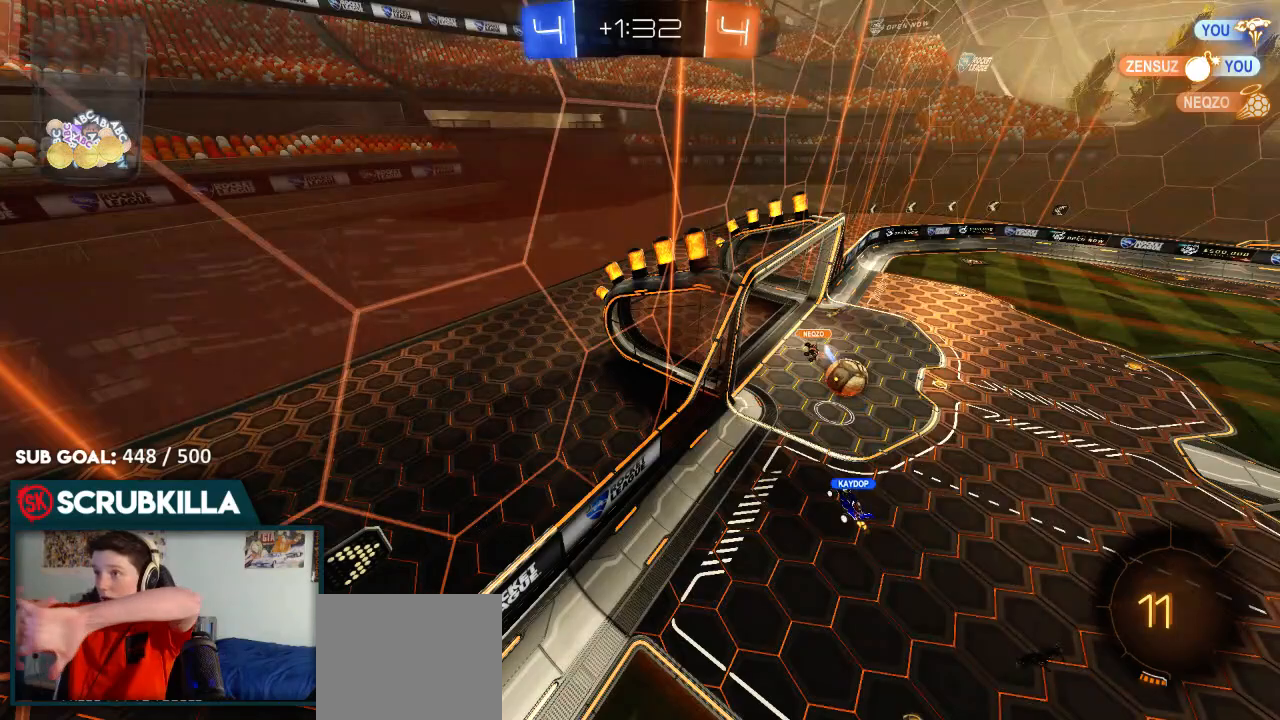
{"buttons": [], "left_stick": "center", "right_stick": "center", "events": []}
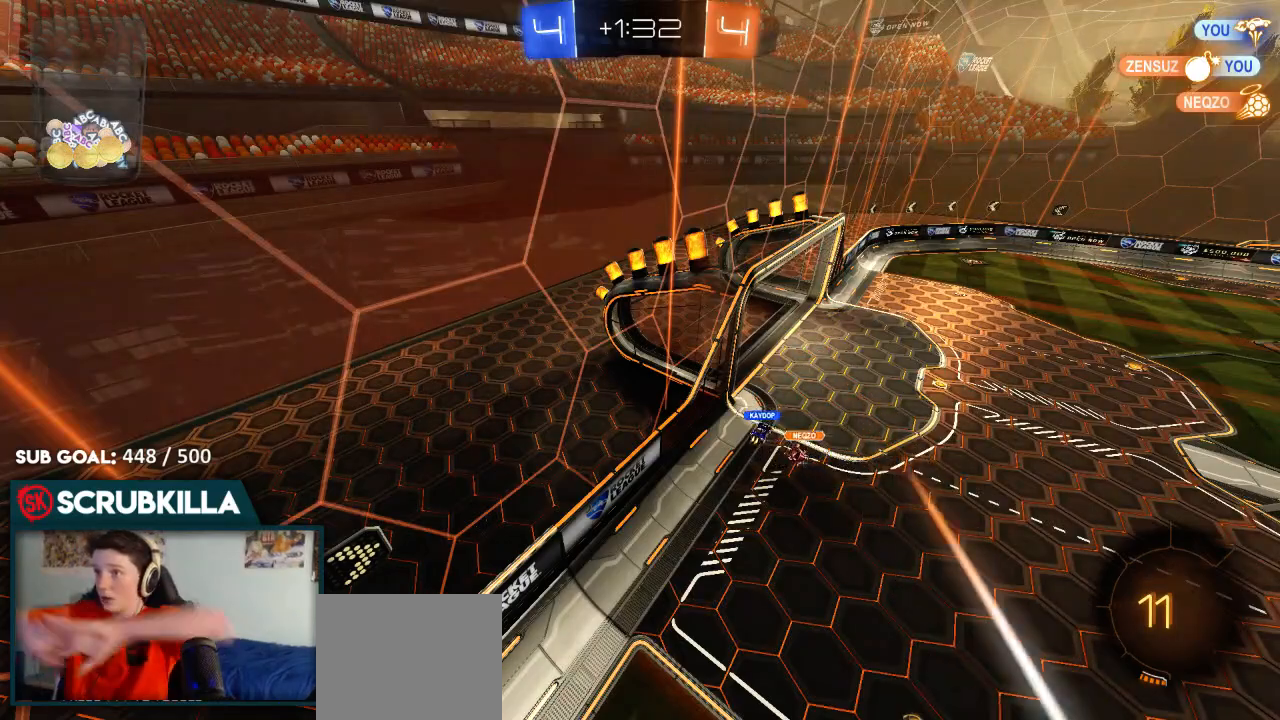
{"buttons": ["R2"], "left_stick": "center", "right_stick": "center", "events": [[383, "R2", "down"]]}
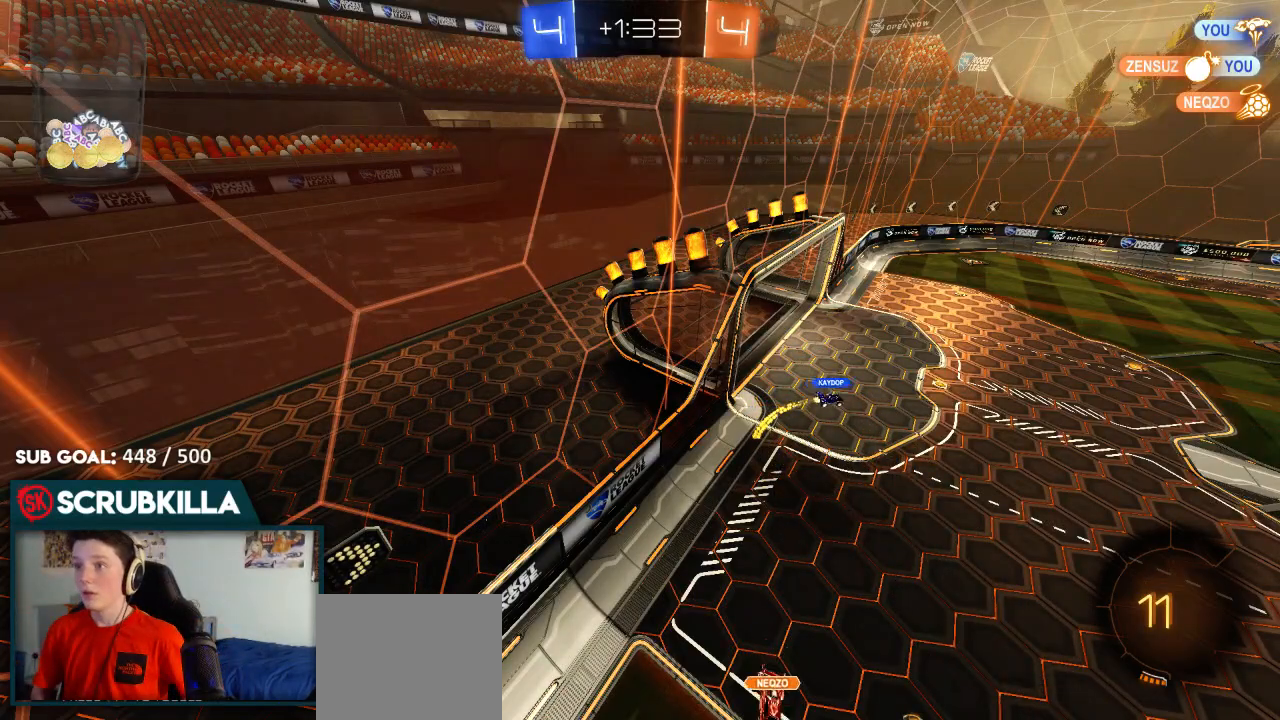
{"buttons": ["R2"], "left_stick": "left", "right_stick": "center", "events": [[300, "left_stick", "left"]]}
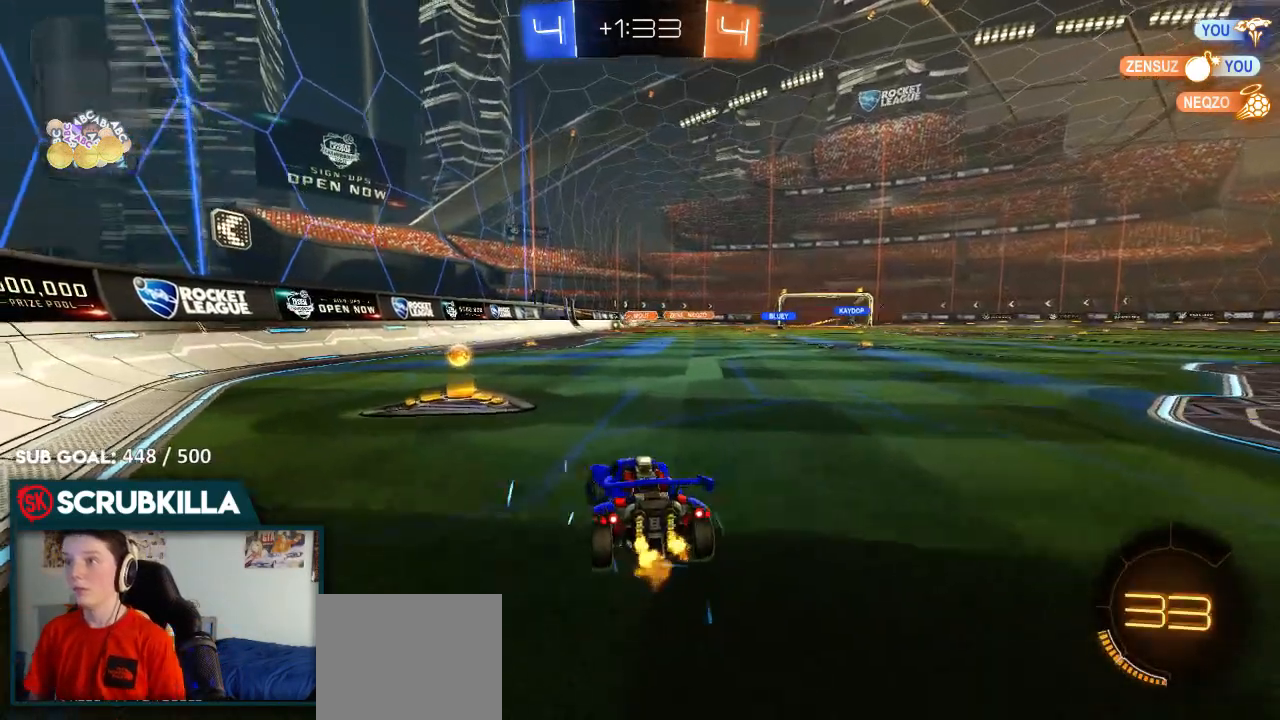
{"buttons": ["X", "R2"], "left_stick": "right", "right_stick": "center", "events": [[200, "left_stick", "center"], [400, "left_stick", "right"], [467, "X", "down"]]}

(Task statement) What you give back must match the material above exactly, minus its pictures.

(Exercise solution)
{"buttons": [], "left_stick": "center", "right_stick": "center", "events": []}
{"buttons": ["R2"], "left_stick": "center", "right_stick": "center", "events": [[383, "R2", "down"]]}
{"buttons": ["R2"], "left_stick": "left", "right_stick": "center", "events": [[300, "left_stick", "left"]]}
{"buttons": ["X", "R2"], "left_stick": "right", "right_stick": "center", "events": [[200, "left_stick", "center"], [400, "left_stick", "right"], [467, "X", "down"]]}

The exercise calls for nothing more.